I wonder if they want to be loved too?

Sunday, April 2, 2017

I can’t believe I’m going to die. Please pass the peanuts.

My death. It’s been on my mind lately. I turned 50 this past year. Maybe that’s why. My two boys started high school and middle school respectively this past fall. Maybe seeing them grow up so fast is a reminder. I’m coming up on the seven-year milestone of Amy’s death. Something about the number seven. I’m not into numerology, but it is still a 7. Maybe that has something to do with it. Maybe its my health. I’ve had some suspicious abdominal pain, not bad, but still led me to the doctor and my first colonoscopy. Everything is clean as a whistle!
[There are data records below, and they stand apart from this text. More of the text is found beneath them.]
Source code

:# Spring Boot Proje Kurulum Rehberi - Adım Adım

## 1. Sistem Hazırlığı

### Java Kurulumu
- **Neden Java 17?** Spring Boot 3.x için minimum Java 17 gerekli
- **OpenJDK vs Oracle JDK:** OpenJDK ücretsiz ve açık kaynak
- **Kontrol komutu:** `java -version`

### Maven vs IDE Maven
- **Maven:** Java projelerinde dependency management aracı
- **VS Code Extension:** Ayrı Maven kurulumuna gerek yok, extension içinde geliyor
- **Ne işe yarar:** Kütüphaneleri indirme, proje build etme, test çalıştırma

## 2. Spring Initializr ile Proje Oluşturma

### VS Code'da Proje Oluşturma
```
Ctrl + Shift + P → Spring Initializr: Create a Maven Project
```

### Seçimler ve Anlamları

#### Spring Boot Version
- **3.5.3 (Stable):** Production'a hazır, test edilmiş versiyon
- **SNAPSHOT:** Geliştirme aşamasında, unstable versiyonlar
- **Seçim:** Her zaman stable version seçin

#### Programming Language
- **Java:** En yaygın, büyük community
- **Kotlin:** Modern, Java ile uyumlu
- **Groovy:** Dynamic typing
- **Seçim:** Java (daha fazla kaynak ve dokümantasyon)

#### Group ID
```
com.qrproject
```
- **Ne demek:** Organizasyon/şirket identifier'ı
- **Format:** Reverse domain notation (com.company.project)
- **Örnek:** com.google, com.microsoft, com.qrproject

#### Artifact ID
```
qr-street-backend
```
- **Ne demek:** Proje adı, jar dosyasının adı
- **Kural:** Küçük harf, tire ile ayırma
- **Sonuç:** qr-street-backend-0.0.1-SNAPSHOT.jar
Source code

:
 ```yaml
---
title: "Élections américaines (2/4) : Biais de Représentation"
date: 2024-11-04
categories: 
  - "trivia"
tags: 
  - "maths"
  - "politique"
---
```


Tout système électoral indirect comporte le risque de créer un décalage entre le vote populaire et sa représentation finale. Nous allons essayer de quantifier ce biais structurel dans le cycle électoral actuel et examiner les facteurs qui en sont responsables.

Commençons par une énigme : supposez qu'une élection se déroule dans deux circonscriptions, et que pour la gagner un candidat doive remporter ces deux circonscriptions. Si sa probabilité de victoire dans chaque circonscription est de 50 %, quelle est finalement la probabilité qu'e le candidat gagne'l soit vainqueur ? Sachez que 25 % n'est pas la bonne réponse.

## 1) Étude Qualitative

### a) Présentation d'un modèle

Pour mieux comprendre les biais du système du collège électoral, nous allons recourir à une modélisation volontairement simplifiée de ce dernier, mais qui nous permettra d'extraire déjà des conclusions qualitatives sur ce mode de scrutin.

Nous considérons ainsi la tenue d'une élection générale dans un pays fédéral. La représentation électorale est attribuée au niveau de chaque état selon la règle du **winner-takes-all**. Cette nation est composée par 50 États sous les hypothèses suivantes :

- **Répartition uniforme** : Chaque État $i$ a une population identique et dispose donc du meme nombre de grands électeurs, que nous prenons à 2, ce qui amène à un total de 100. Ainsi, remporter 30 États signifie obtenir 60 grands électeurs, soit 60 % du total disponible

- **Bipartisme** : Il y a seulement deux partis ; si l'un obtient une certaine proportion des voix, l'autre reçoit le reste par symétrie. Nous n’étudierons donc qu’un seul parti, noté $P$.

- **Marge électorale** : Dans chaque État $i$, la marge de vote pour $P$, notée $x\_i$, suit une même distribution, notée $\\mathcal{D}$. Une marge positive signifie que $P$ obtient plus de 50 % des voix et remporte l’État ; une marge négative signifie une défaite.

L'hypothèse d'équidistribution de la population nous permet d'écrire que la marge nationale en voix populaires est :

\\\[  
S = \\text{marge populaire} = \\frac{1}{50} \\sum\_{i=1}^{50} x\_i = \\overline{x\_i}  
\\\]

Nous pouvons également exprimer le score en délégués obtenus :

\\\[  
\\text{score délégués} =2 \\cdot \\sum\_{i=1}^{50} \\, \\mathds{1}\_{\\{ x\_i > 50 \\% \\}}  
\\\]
Maybe it’s my weight. I’ve gained a few pounds and I am now determined to shed them. I feel good when I’m around 190-ish or so. Right now I’m on the high side of 210 and recently topped out at 218. My diet hasn’t changed. I eat pretty well. Nearly vegetarian, not much sweets. I could cut back on alcohol, but it’s really a few glasses of wine over the course of the week and not every night.  I do have cravings, though, and portion control, even of good food, is something I continuously need to watch. When I was 16 a single serving of pasta was three plates full. Now it’s the size of my fist? It’s hard to retrain my brain on that one. And a bowl full of peanuts? That’s my go to snack, or was. When I actually looked up the nutrition facts on line (1 cup has 828 calories!), I was shocked to (re) learn I was getting almost half my daily caloric ration from peanuts and peanut butter.

But its also exercise. I used to go to the gym and lift 2-3 times per week, and also run, and play basketball. I’ve become sedentary. I have a number of really good excuses: Two knee surgeries over the past several years (left and right meniscus), ongoing plantar fasciitis that makes running difficult, and most recently, Achilles tendinitis. But those are just excuses. I can walk. I can do crunches and planks. I can curl a dumbbell. I just haven’t been.
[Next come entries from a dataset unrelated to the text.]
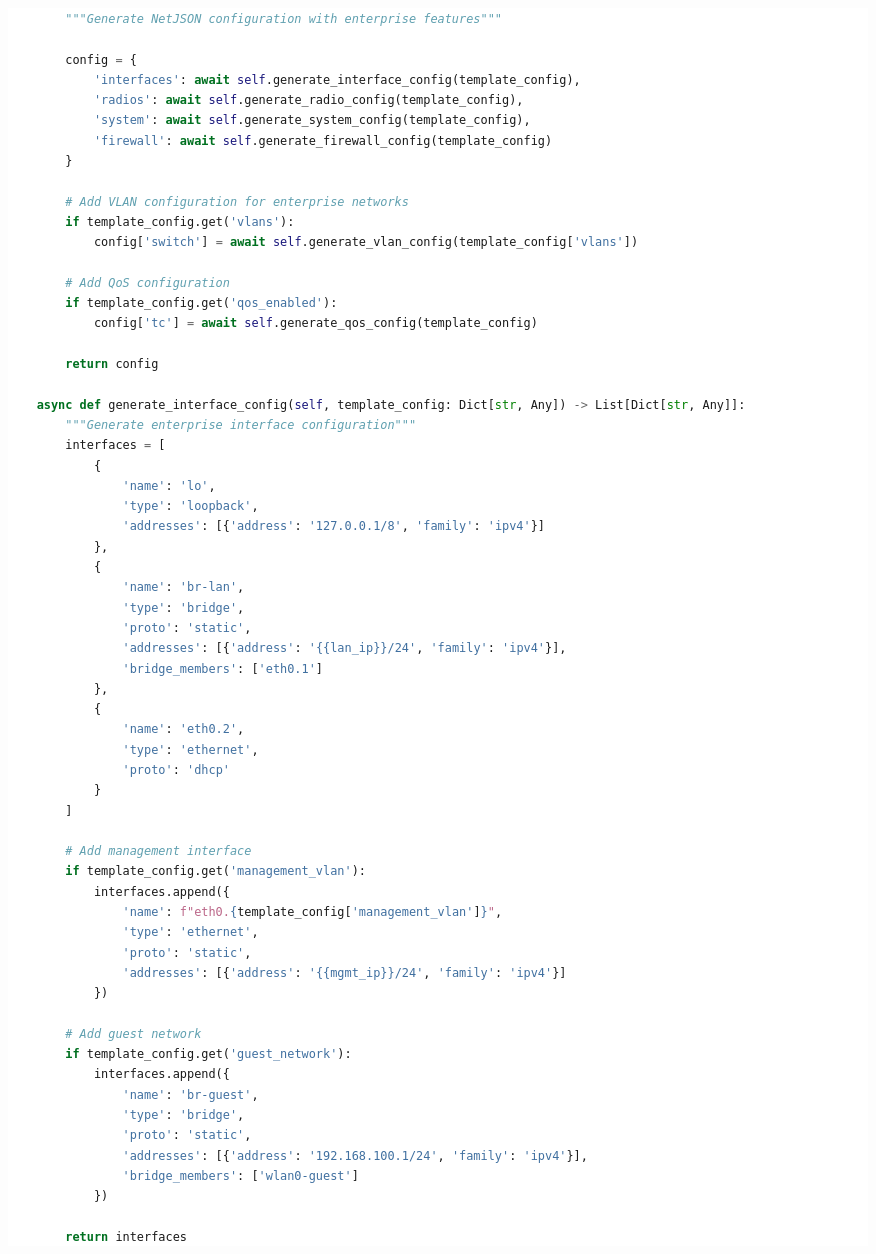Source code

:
 ```python
        """Generate NetJSON configuration with enterprise features"""

        config = {
            'interfaces': await self.generate_interface_config(template_config),
            'radios': await self.generate_radio_config(template_config),
            'system': await self.generate_system_config(template_config),
            'firewall': await self.generate_firewall_config(template_config)
        }

        # Add VLAN configuration for enterprise networks
        if template_config.get('vlans'):
            config['switch'] = await self.generate_vlan_config(template_config['vlans'])

        # Add QoS configuration
        if template_config.get('qos_enabled'):
            config['tc'] = await self.generate_qos_config(template_config)

        return config

    async def generate_interface_config(self, template_config: Dict[str, Any]) -> List[Dict[str, Any]]:
        """Generate enterprise interface configuration"""
        interfaces = [
            {
                'name': 'lo',
                'type': 'loopback',
                'addresses': [{'address': '127.0.0.1/8', 'family': 'ipv4'}]
            },
            {
                'name': 'br-lan',
                'type': 'bridge',
                'proto': 'static',
                'addresses': [{'address': '{{lan_ip}}/24', 'family': 'ipv4'}],
                'bridge_members': ['eth0.1']
            },
            {
                'name': 'eth0.2',
                'type': 'ethernet',
                'proto': 'dhcp'
            }
        ]

        # Add management interface
        if template_config.get('management_vlan'):
            interfaces.append({
                'name': f"eth0.{template_config['management_vlan']}",
                'type': 'ethernet',
                'proto': 'static',
                'addresses': [{'address': '{{mgmt_ip}}/24', 'family': 'ipv4'}]
            })

        # Add guest network
        if template_config.get('guest_network'):
            interfaces.append({
                'name': 'br-guest',
                'type': 'bridge',
                'proto': 'static',
                'addresses': [{'address': '192.168.100.1/24', 'family': 'ipv4'}],
                'bridge_members': ['wlan0-guest']
            })

        return interfaces

```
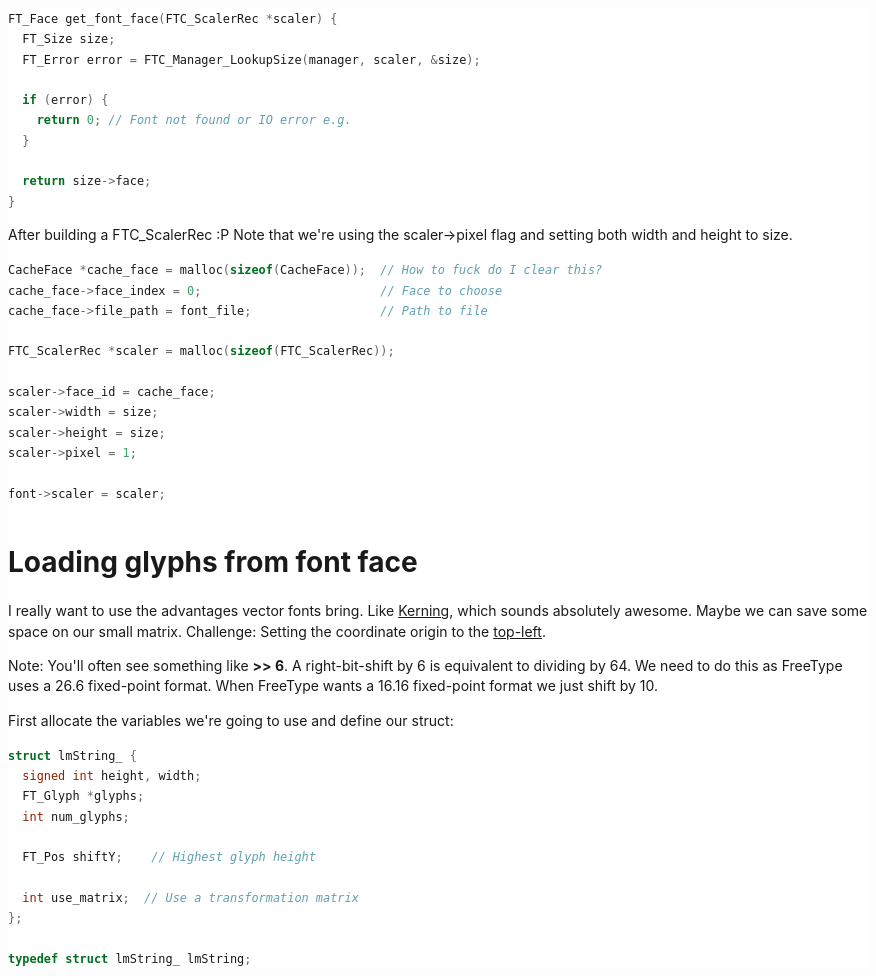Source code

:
 ```c
FT_Face get_font_face(FTC_ScalerRec *scaler) {
  FT_Size size;
  FT_Error error = FTC_Manager_LookupSize(manager, scaler, &size);

  if (error) {
    return 0; // Font not found or IO error e.g.
  }

  return size->face;
}
```

After building a FTC_ScalerRec :P
Note that we're using the scaler->pixel flag and setting both width and height to size.

```c
CacheFace *cache_face = malloc(sizeof(CacheFace));  // How to fuck do I clear this?
cache_face->face_index = 0;                         // Face to choose
cache_face->file_path = font_file;                  // Path to file

FTC_ScalerRec *scaler = malloc(sizeof(FTC_ScalerRec));

scaler->face_id = cache_face;
scaler->width = size;
scaler->height = size;
scaler->pixel = 1;  

font->scaler = scaler;
```

# Loading glyphs from font face

I really want to use the advantages vector fonts bring. Like [Kerning](https://en.wikipedia.org/wiki/Kerning), which sounds absolutely
awesome. Maybe we can save some space on our small matrix. Challenge: Setting the coordinate origin to the [top-left](http://programarcadegames.com/chapters/05_intro_to_graphics/Computer_coordinates_2D.png).

Note: You'll often see something like **>> 6**. A right-bit-shift by 6 is equivalent to dividing
by 64. We need to do this as FreeType uses a 26.6 fixed-point format. When FreeType wants a 16.16 fixed-point format we just shift by 10.

First allocate the variables we're going to use and define our struct:

```c
struct lmString_ {
  signed int height, width;
  FT_Glyph *glyphs;
  int num_glyphs;

  FT_Pos shiftY;    // Highest glyph height

  int use_matrix;  // Use a transformation matrix
};

typedef struct lmString_ lmString;
```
Aside: I’m sharing all my medical history here, now, since we can kiss our online privacy goodbye. Might as well get ahead of the news cycle on my ailments.

I’ve been going to an acupuncturist lately. I've been going to her, on and off, over the past 15 years. First, for a shoulder ailment (lingering discomfort from a minor shoulder separation (bicycle crash), and torn biceps tendon), then to help with my grief after Amy died, and now, for the Achilles. And also this general feeling of malaise that has emerged with my present sense of mortality. 

It’s been helping. I don’t know if I actually believe that I have blockages of Chi and that sticking a needle in the right place releases it. But I do know this: I feel better. Lying on the table anticipating the needles (which don’t hurt), forces me to become very aware of my body and become relaxed. It’s almost meditative. I leave feeling calmer, yet also alert. And the affect seems to last.

Lori and I had a conversation recently. We have 20 years left. 20 we can count on, with confidence, baring an unfortunate accident or an earlier that statistically likely cancer, or something like that. The Social Security Administration has an online calculator that says I can expect to make it to 82. That means I have a 50/50 chance of that. Another online calculator says 88. That’s better! But I can’t bet on that. It’s a coin toss bet. And those last few years might be good, active, healthy years, or they may not be. So, for planning purposes, I’m going with 70. Okay, maybe 75. 

Then I look back the past 20 years. Whoosh! Everyone is right, every song is right. It goes by quite quickly.

As the Buddha said, “you’re gonna die – just get over it!”

Or something like that. Meanwhile, I’ll pass on the peanuts.